TASK INPUTS ▸

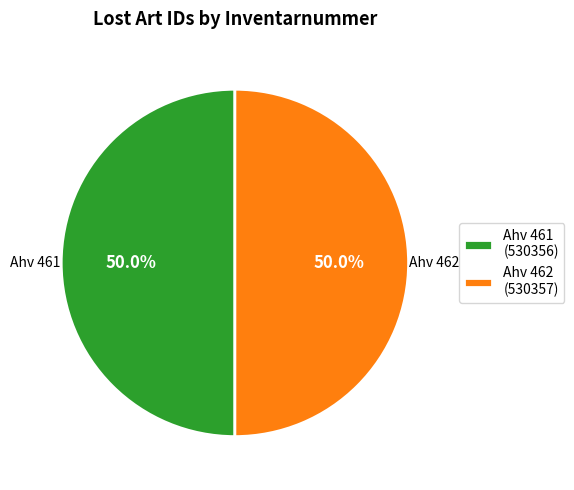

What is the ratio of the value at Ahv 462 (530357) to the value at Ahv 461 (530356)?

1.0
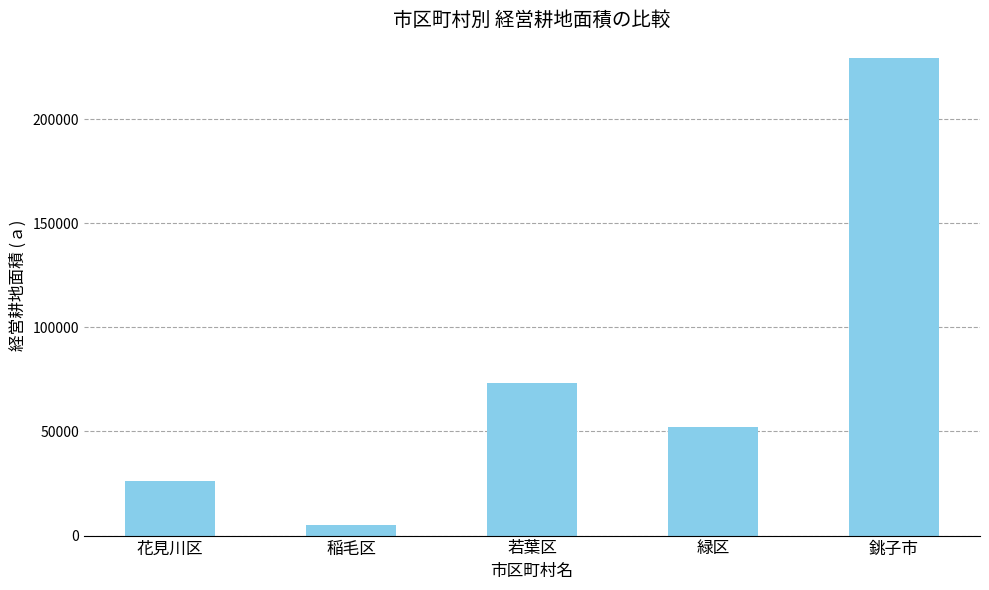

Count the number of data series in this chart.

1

==

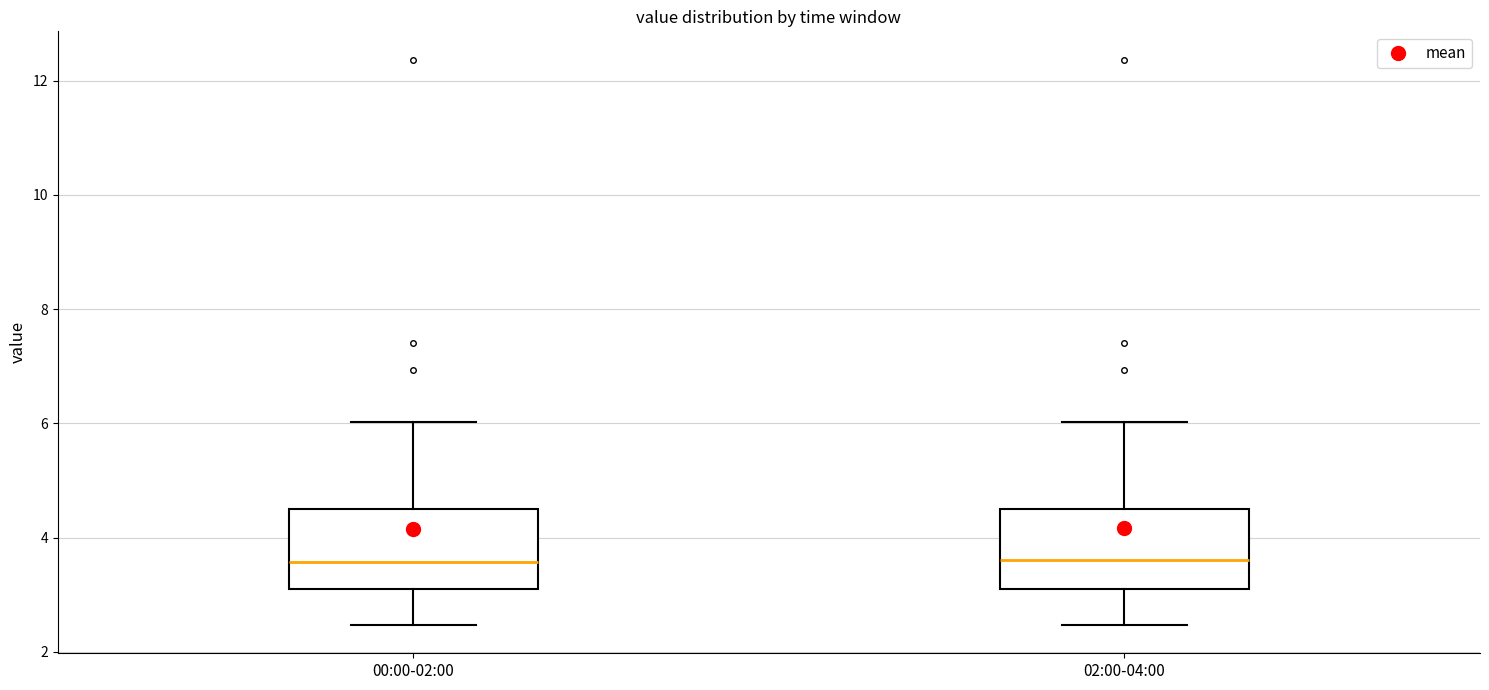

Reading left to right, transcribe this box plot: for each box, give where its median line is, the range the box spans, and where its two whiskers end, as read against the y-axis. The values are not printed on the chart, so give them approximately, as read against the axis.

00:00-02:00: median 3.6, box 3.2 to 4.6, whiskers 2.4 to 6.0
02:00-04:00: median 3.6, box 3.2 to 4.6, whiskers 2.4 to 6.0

JOB ITEM ▸ Reproduce, with no changes, everything in the material from the line containing "00:00-02:00: median 3.6, box" down to the line containing "02:00-04:00: median 3.6, box", both included.

EXERCISE OUTPUT ▸
00:00-02:00: median 3.6, box 3.2 to 4.6, whiskers 2.4 to 6.0
02:00-04:00: median 3.6, box 3.2 to 4.6, whiskers 2.4 to 6.0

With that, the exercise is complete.